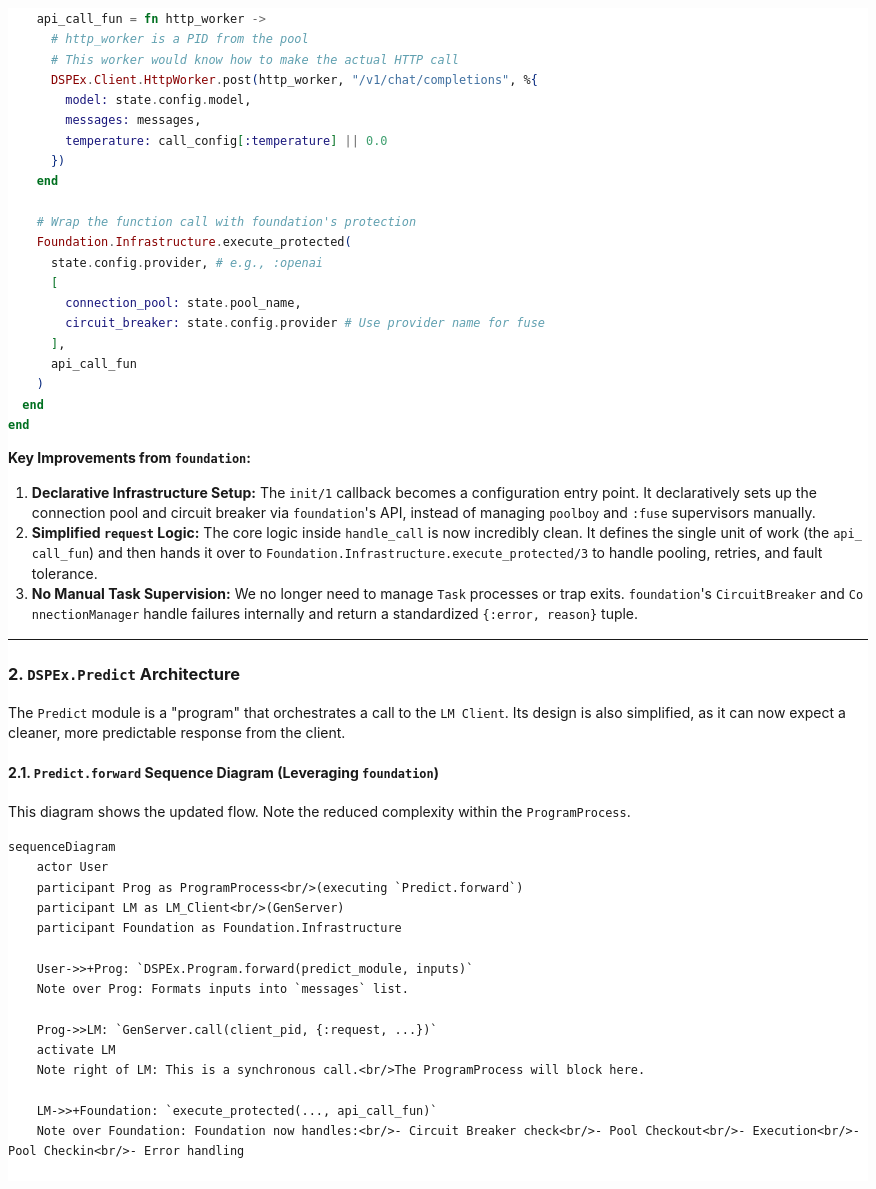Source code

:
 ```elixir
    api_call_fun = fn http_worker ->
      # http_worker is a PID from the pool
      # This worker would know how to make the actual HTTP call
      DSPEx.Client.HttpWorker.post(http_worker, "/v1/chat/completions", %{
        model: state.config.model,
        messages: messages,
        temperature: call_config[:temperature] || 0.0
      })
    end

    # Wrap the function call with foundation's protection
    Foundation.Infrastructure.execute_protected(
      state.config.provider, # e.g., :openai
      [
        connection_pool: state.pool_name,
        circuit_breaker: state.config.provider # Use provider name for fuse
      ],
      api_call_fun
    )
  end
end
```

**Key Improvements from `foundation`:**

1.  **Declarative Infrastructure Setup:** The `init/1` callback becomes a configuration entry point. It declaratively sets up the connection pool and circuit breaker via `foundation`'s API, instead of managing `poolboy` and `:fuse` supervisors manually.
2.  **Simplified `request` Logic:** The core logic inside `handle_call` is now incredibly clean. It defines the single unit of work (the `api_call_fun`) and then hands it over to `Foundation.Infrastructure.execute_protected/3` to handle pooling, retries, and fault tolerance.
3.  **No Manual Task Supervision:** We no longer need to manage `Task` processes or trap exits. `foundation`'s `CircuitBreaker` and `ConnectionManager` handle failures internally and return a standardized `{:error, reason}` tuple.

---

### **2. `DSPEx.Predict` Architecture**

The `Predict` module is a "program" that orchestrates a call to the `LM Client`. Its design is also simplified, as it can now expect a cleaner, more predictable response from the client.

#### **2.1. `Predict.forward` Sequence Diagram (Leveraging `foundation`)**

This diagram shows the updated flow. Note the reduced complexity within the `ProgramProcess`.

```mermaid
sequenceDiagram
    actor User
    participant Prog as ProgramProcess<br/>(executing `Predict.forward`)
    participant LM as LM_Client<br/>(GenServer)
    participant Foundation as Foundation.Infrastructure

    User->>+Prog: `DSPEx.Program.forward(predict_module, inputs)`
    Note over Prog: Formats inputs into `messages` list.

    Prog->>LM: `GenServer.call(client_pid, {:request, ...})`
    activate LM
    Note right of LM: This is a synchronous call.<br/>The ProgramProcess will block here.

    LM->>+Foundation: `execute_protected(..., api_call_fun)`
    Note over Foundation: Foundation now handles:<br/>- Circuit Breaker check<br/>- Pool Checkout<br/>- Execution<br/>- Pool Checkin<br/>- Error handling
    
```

--

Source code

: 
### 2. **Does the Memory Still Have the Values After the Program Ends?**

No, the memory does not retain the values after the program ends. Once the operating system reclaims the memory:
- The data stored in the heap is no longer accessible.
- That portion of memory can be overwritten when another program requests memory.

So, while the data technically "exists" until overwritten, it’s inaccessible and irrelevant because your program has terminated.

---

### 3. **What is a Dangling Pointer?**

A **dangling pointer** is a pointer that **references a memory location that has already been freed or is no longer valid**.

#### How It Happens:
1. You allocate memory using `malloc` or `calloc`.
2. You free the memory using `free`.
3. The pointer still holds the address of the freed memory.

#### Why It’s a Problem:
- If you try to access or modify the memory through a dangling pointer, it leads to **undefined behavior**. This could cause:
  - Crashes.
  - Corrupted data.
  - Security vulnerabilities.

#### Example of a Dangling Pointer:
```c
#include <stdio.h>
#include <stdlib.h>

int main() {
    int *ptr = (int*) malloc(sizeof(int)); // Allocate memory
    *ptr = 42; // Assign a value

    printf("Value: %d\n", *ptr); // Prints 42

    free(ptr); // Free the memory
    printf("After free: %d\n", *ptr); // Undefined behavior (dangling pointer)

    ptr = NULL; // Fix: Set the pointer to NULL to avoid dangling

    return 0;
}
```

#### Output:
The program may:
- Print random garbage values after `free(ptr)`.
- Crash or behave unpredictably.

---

Try it: Where in the entries does the word "provider" occur? Copy out each line that has it.

Task output:
      state.config.provider, # e.g., :openai
        circuit_breaker: state.config.provider # Use provider name for fuse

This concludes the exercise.